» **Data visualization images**
- Opening Delimiter -

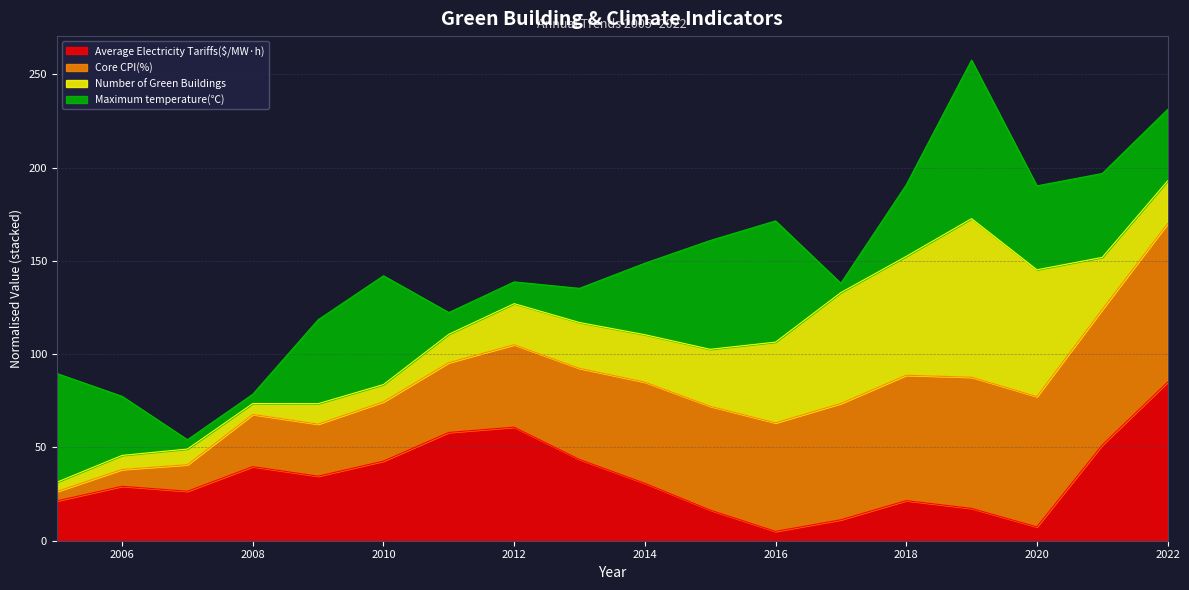

Reading left to right, transcribe all the data shown in this chart.

Average Electricity Tariffs($/MW·h): 109.8	132.2	124.6	162.2	147.6	170.7	214.5	222.6	173.2	136.8	95.8	63.2	80.9	110.2	98.4	70.1	195.3	291.4
Core CPI(%): 90.7	92.3	94.3	99.7	99.6	101.1	103.3	106.0	107.8	109.9	110.4	111.4	113.0	114.9	116.2	116.0	117.0	121.9
Number of Green Buildings: 0.0	3.0	4.0	1.0	7.0	5.0	12.0	20.0	23.0	24.0	30.0	45.0	64.0	69.0	94.0	74.0	27.0	21.0
Maximum temperature(℃): 31.9	31.5	31.1	31.1	31.7	31.9	31.2	31.2	31.3	31.6	31.9	32.0	31.1	31.6	32.3	31.7	31.7	31.6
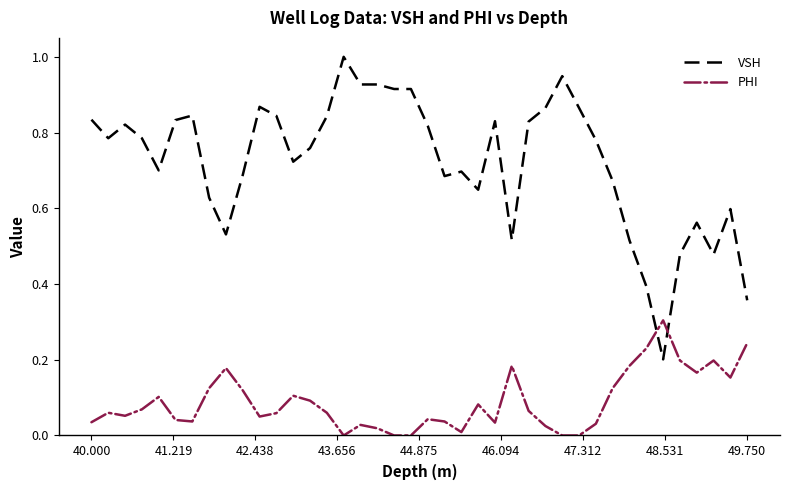

How many times do VSH and PHI cross each other?

2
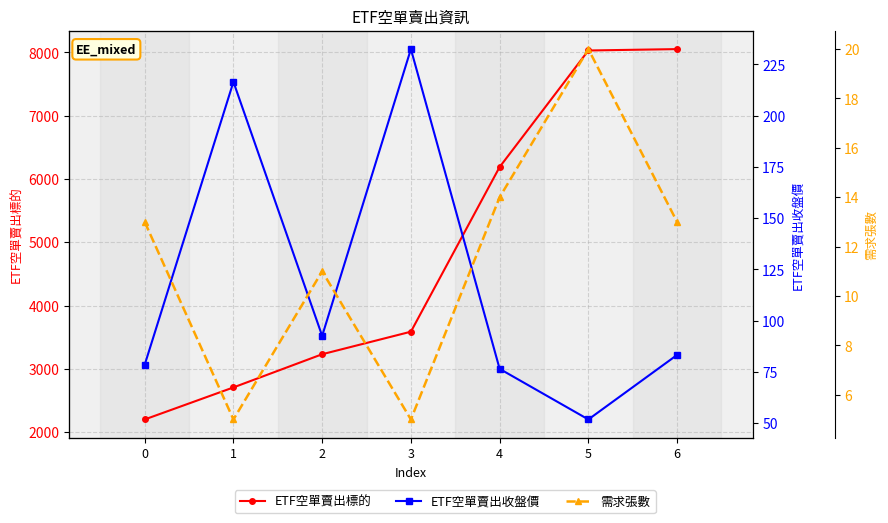

What is the maximum value shown in the chart?

8050.0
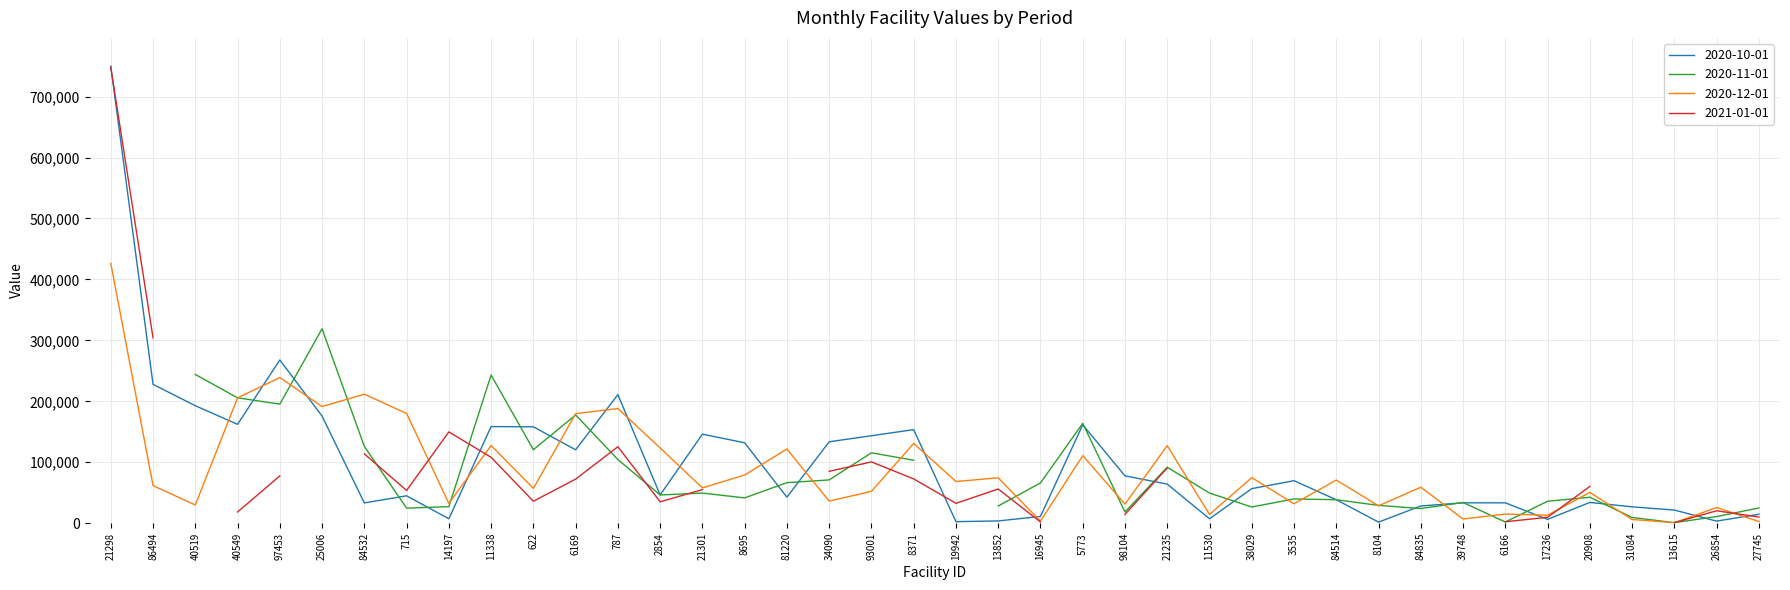

In 2020-12-01, how many points are higher than both neighbors (excluding endpoints)?

15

- Closing Delimiter -

» **Task requirements**
Copy out the material above with every occurrence of "chart" swapped for "graph", keeping everything else the same. Omit the pictures from your answer.

» **Expected output**
Reading left to right, transcribe all the data shown in this graph.

Average Electricity Tariffs($/MW·h): 109.8	132.2	124.6	162.2	147.6	170.7	214.5	222.6	173.2	136.8	95.8	63.2	80.9	110.2	98.4	70.1	195.3	291.4
Core CPI(%): 90.7	92.3	94.3	99.7	99.6	101.1	103.3	106.0	107.8	109.9	110.4	111.4	113.0	114.9	116.2	116.0	117.0	121.9
Number of Green Buildings: 0.0	3.0	4.0	1.0	7.0	5.0	12.0	20.0	23.0	24.0	30.0	45.0	64.0	69.0	94.0	74.0	27.0	21.0
Maximum temperature(℃): 31.9	31.5	31.1	31.1	31.7	31.9	31.2	31.2	31.3	31.6	31.9	32.0	31.1	31.6	32.3	31.7	31.7	31.6

How many times do VSH and PHI cross each other?

2

What is the maximum value shown in the graph?

8050.0

In 2020-12-01, how many points are higher than both neighbors (excluding endpoints)?

15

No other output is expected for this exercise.